Given text
----------

When we get the new scope injection system for syntaxes we should plan on making some big changes to the current state of many bundles.
We currently have a Ruby syntax, and the Rails syntax includes it. The current Rails syntax seems to be targeted at Rails 1.1.x. I'm torn about upgrading that syntax however. On the one hand, the official Rails syntax should support the latest version of Rails, but I'd hate to introduce some incompatibilities with current applications written for Rails 1.1.x.
The new organizational method should be something like this.
Root language syntax Contains only the basic scopes for the language syntax itself and any built in language stuff. Core library syntax injector Injects the core library support junk into the Root language syntax Other Library syntax injectors EG: Rails 1.1.x injector, Rail 1.2 injector, Rails 2.0 injector, Camping injector, etc… Personal syntax additions Inject support for all your personal libraries and classes and junk Optional syntax niceties EG: Rails 1.2 deprecated code, nested brackets, leading space, etc...

----------

Task set
#1 Answer these questions about the post on reorganizing syntax bundles:
(a) Which Rails version does the current Rails syntax seem to target?
(b) What does the root language syntax contain in the proposed organization?
(c) Which examples are listed under optional syntax niceties?
#2 Write the next part of the post on reorganizing syntax bundles, picking up after its final sentence.

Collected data
----------

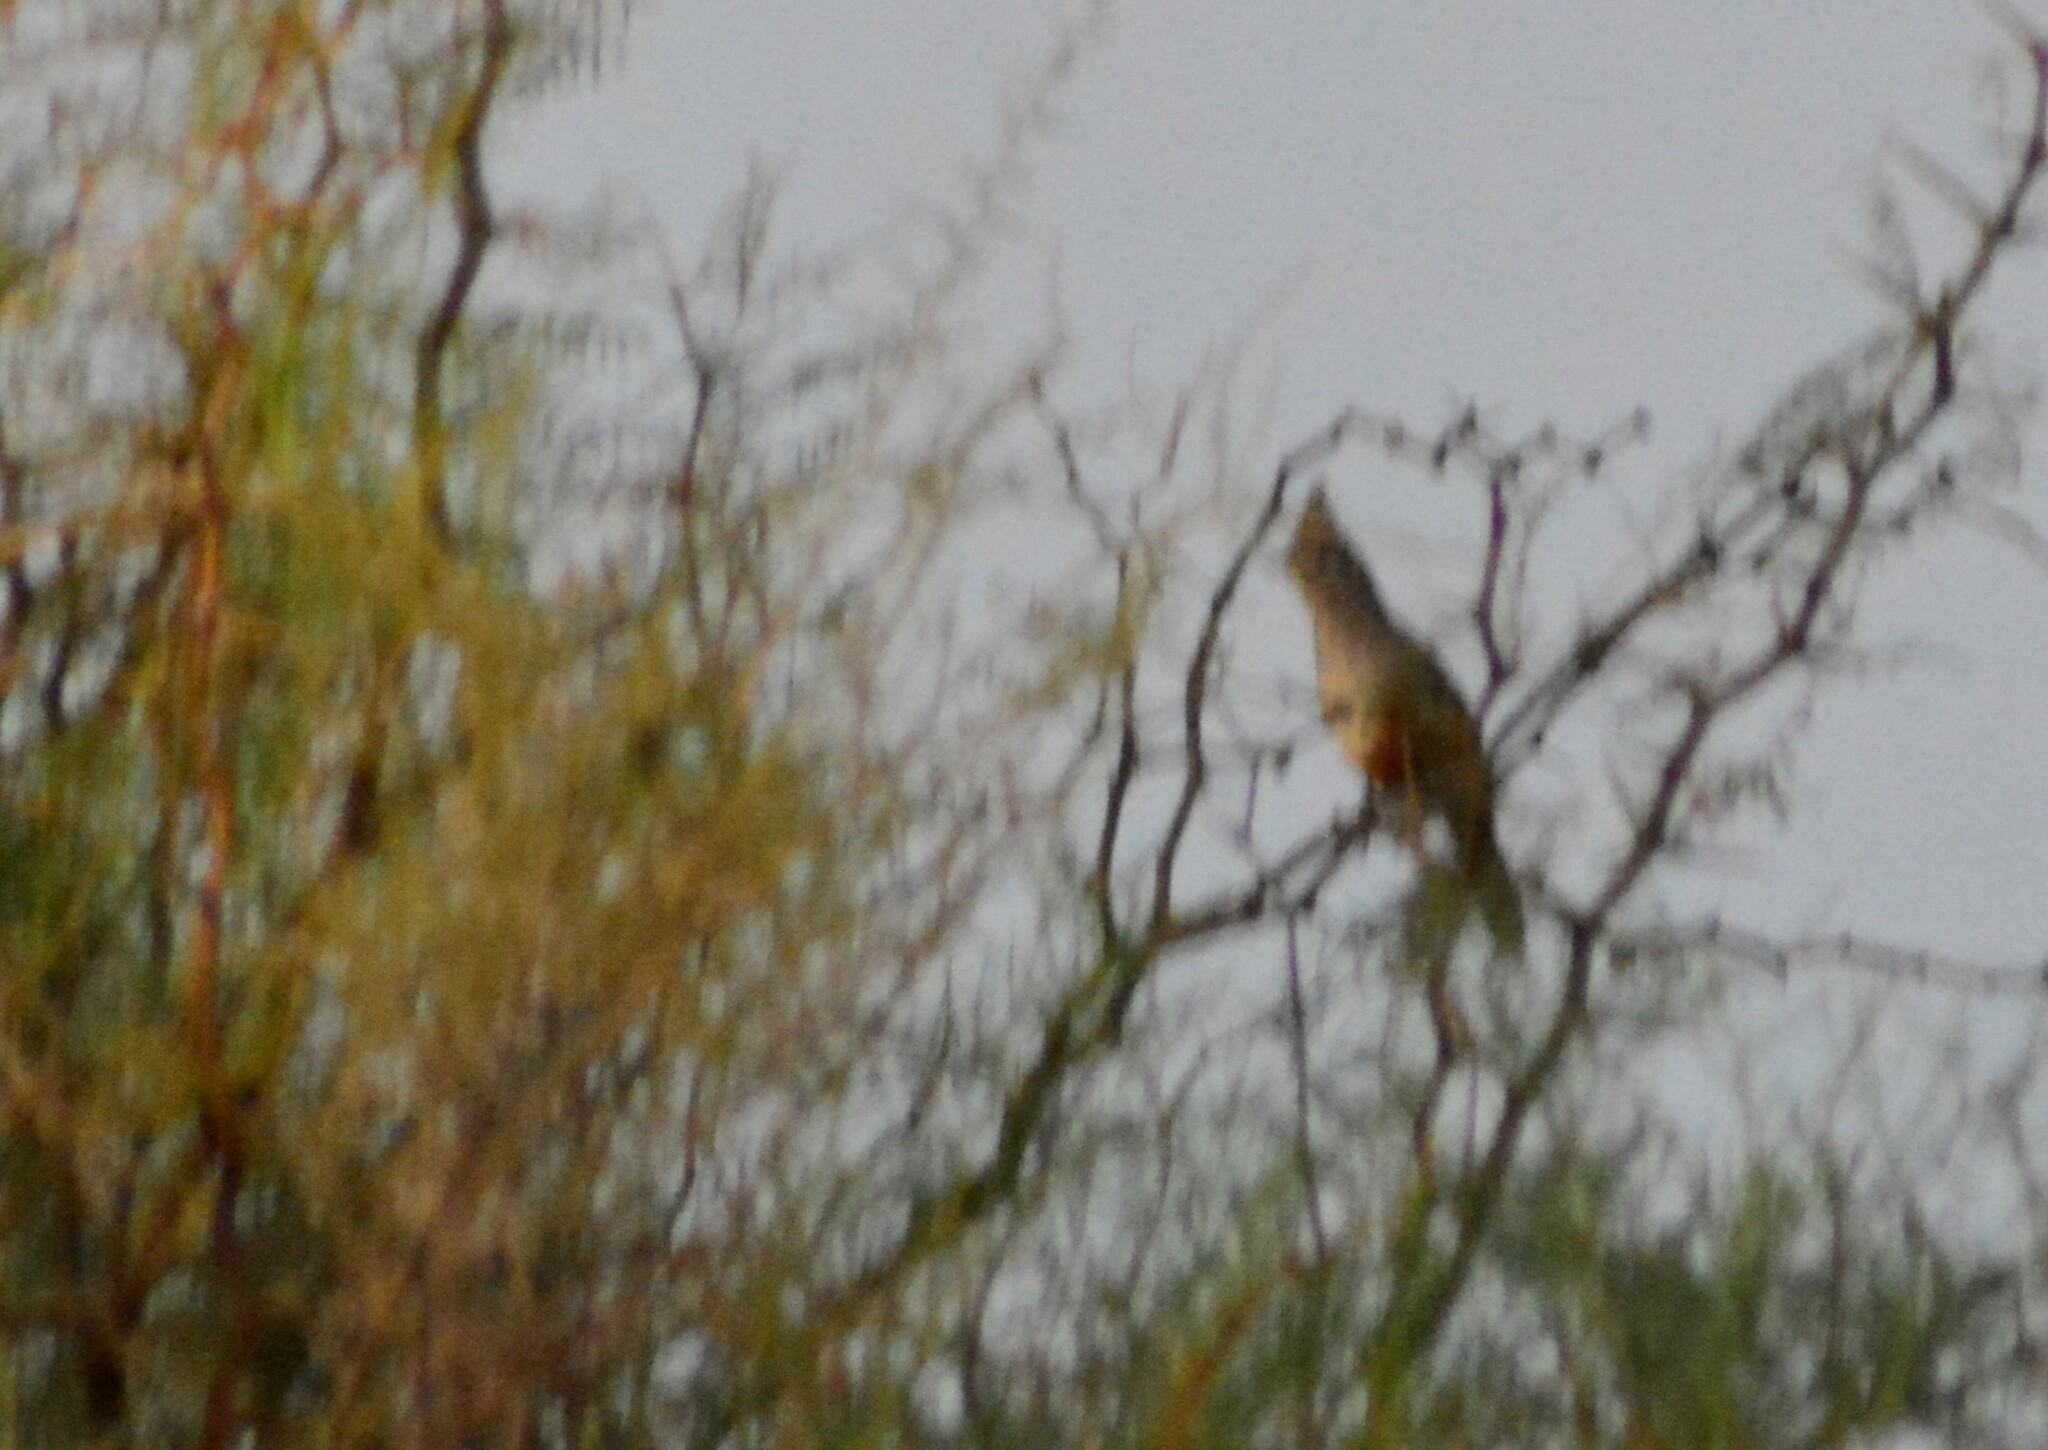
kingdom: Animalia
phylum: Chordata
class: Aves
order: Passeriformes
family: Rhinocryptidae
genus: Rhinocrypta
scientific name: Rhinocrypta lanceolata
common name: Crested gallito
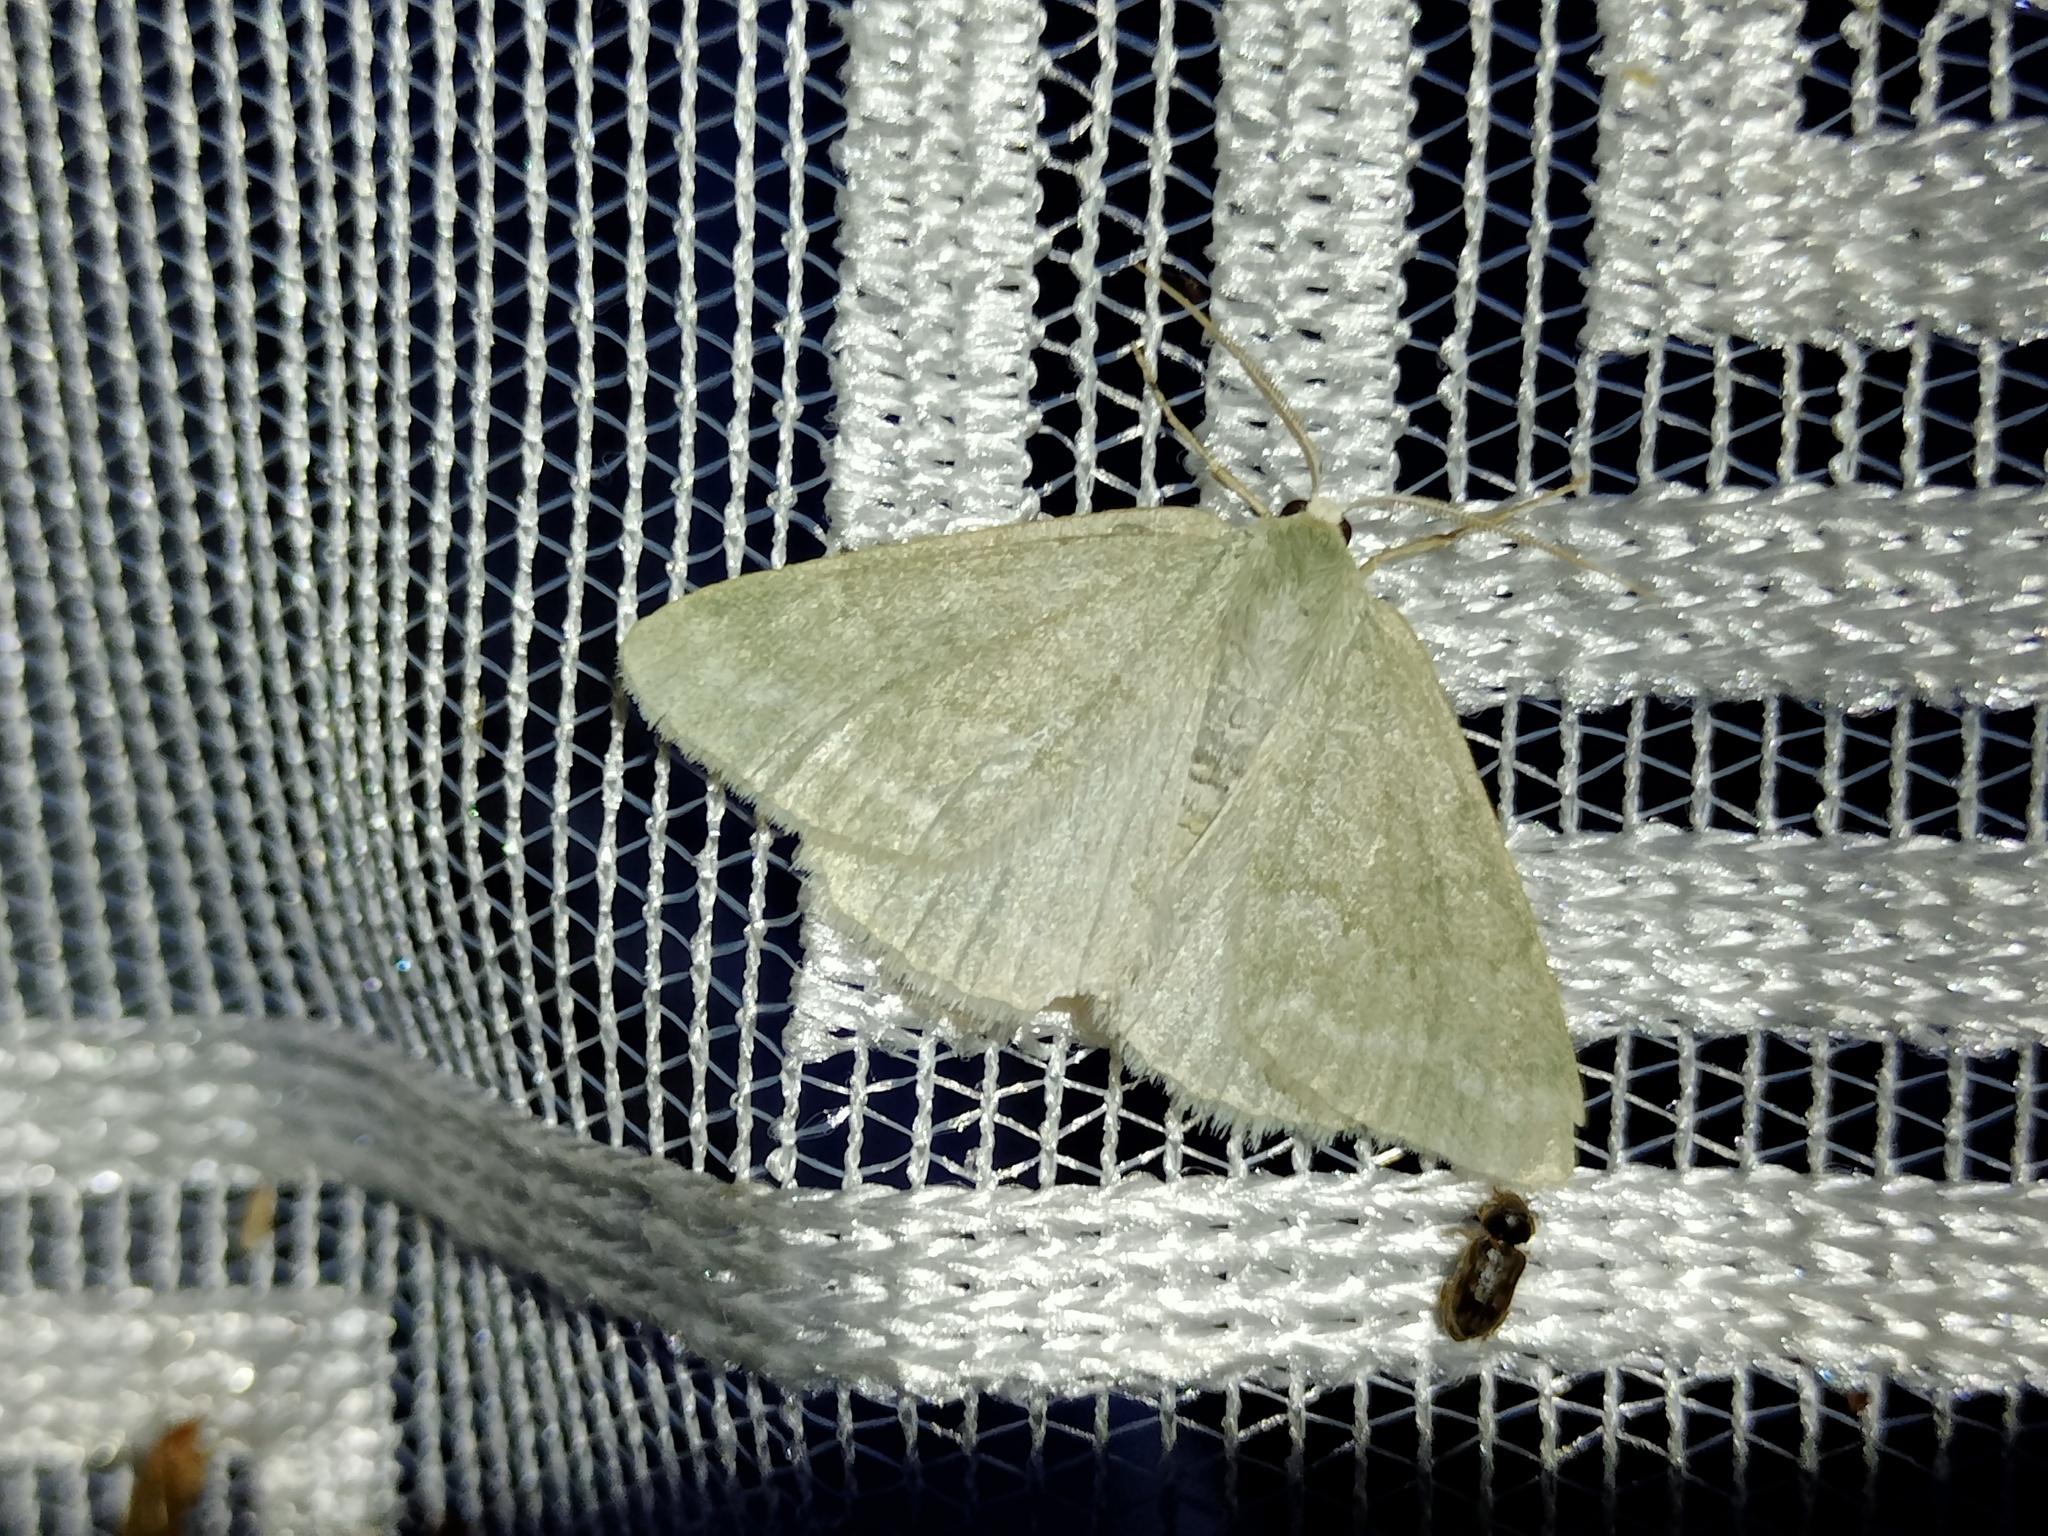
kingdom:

----------

Expected outputs
#1
(a) Rails 1.1.x.
(b) Only the basic scopes for the language syntax itself and any built-in language stuff.
(c) Rails 1.2 deprecated code, nested brackets, and leading space.

#2
That way all of the layers are nicely segregated from eachother. Nothing can really change the basic Ruby syntax, so a single tmLanguage should scope the entire thing. Then you can add stuff where you need it in a nicely segregated way.
thomas Aylott — subtleGradient — CrazyEgg — sixteenColors
Thomas Aylott (subtleGradient) wrote:
We currently have a Ruby syntax, and the Rails syntax includes it. The current Rails syntax seems to be targeted at Rails 1.1.x. I'm torn about upgrading that syntax however. On the one hand, the official Rails syntax should support the latest version of Rails, but I'd hate to introduce some incompatibilities with current applications written for Rails 1.1.x.
[...]
That way all of the layers are nicely segregated from eachother. Nothing can really change the basic Ruby syntax, so a single tmLanguage should scope the entire thing. Then you can add stuff where you need it in a nicely segregated way.
I think that a dynamic scope set at the project level should be able to tell which version of Rails to inject into Ruby files, etc. Then we don't need a top-level "Rails" language at all, and users can just pick the injected language by changing their project.